[ACTION ITEM]
Write out the lines below word for word, leaving out the pictures.

[RECORD SET]

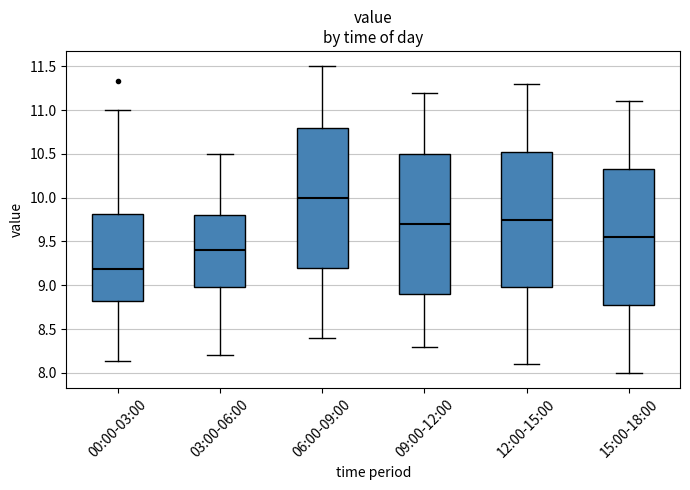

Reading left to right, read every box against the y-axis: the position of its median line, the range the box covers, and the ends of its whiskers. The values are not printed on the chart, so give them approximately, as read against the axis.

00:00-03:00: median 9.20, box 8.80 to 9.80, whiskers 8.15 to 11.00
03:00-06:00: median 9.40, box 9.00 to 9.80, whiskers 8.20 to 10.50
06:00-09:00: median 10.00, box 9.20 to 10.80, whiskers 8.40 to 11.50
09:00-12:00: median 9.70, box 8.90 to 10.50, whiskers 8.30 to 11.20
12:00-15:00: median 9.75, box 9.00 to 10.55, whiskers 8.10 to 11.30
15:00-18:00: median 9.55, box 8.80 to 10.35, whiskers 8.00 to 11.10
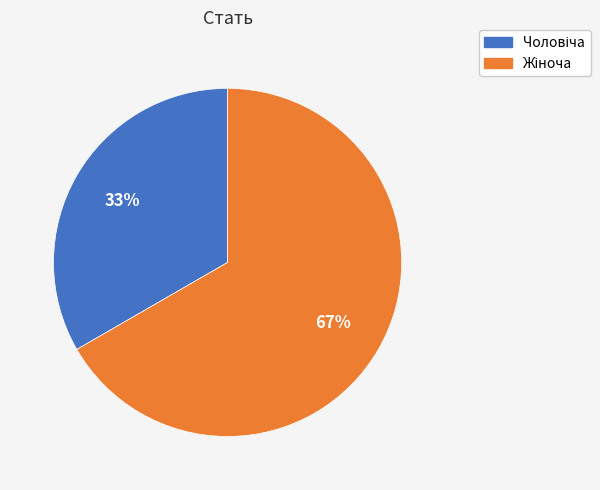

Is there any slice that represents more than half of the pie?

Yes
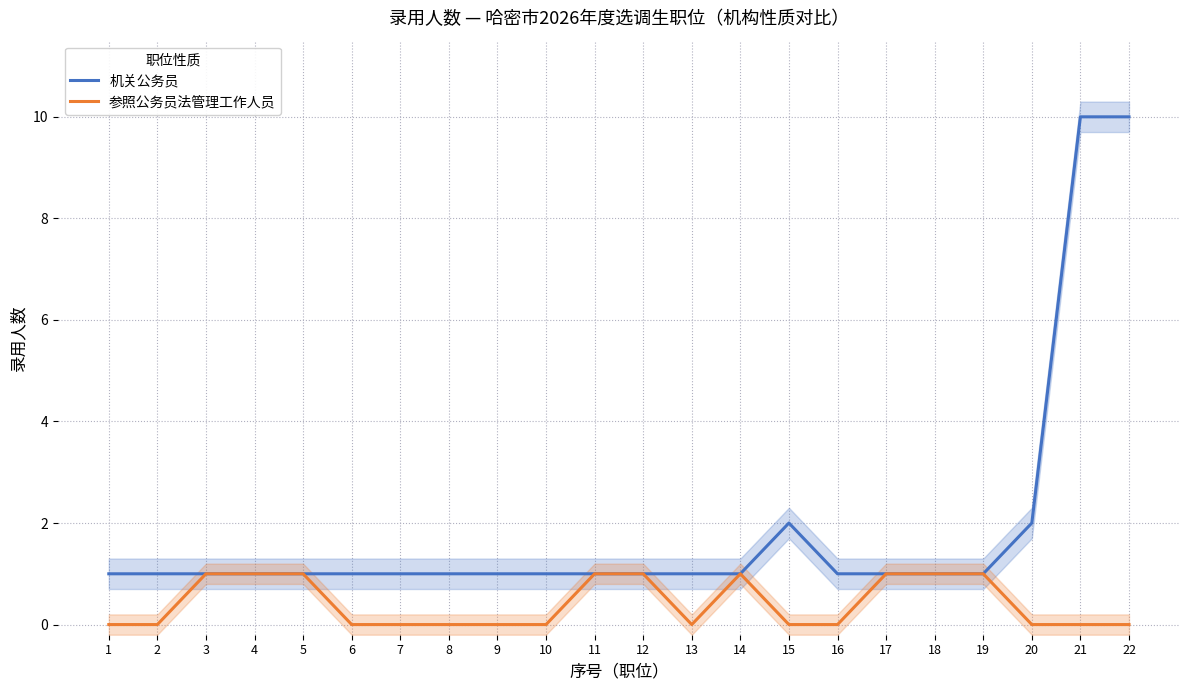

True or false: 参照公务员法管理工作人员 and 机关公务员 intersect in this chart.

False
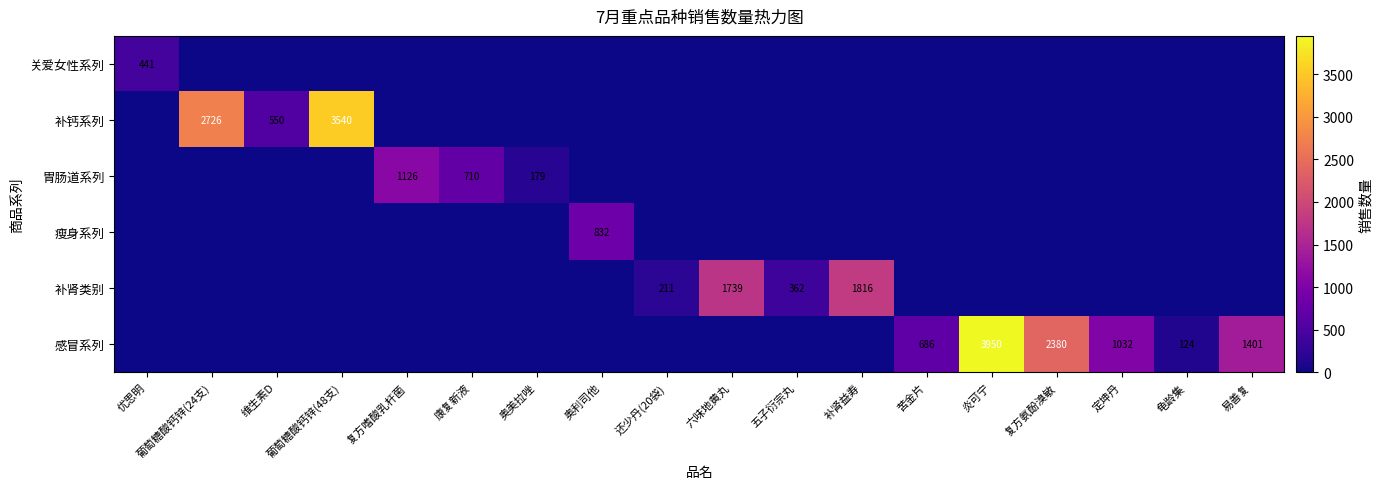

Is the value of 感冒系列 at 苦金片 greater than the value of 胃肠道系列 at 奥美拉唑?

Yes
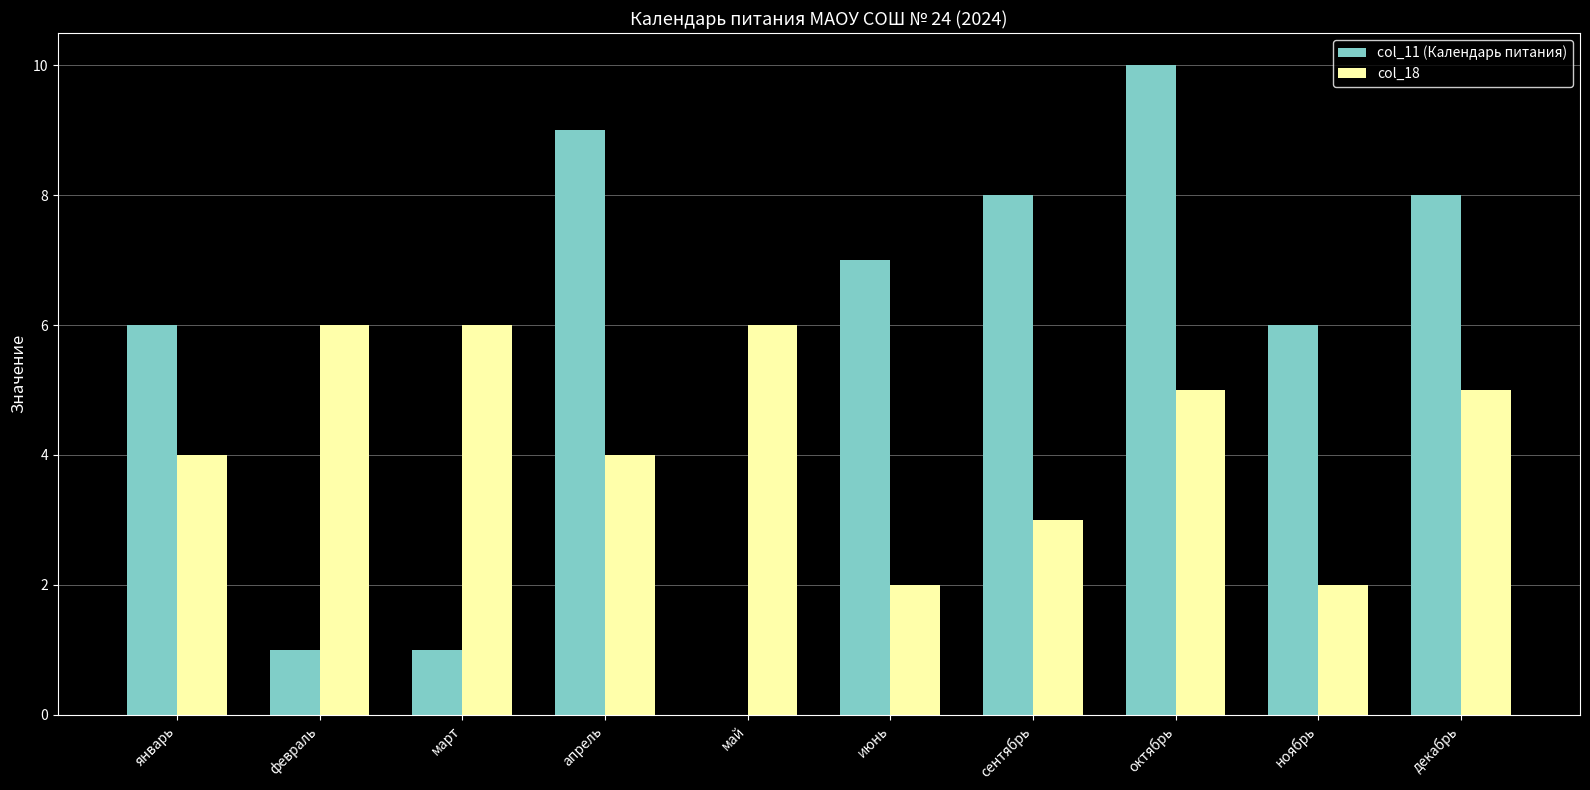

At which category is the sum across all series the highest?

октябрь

[SOLUTION FOR THIS EXERCISE]
Reading left to right, read every box against the y-axis: the position of its median line, the range the box covers, and the ends of its whiskers. The values are not printed on the chart, so give them approximately, as read against the axis.

00:00-03:00: median 9.20, box 8.80 to 9.80, whiskers 8.15 to 11.00
03:00-06:00: median 9.40, box 9.00 to 9.80, whiskers 8.20 to 10.50
06:00-09:00: median 10.00, box 9.20 to 10.80, whiskers 8.40 to 11.50
09:00-12:00: median 9.70, box 8.90 to 10.50, whiskers 8.30 to 11.20
12:00-15:00: median 9.75, box 9.00 to 10.55, whiskers 8.10 to 11.30
15:00-18:00: median 9.55, box 8.80 to 10.35, whiskers 8.00 to 11.10

Is there any slice that represents more than half of the pie?

Yes

True or false: 参照公务员法管理工作人员 and 机关公务员 intersect in this chart.

False

Is the value of 感冒系列 at 苦金片 greater than the value of 胃肠道系列 at 奥美拉唑?

Yes

At which category is the sum across all series the highest?

октябрь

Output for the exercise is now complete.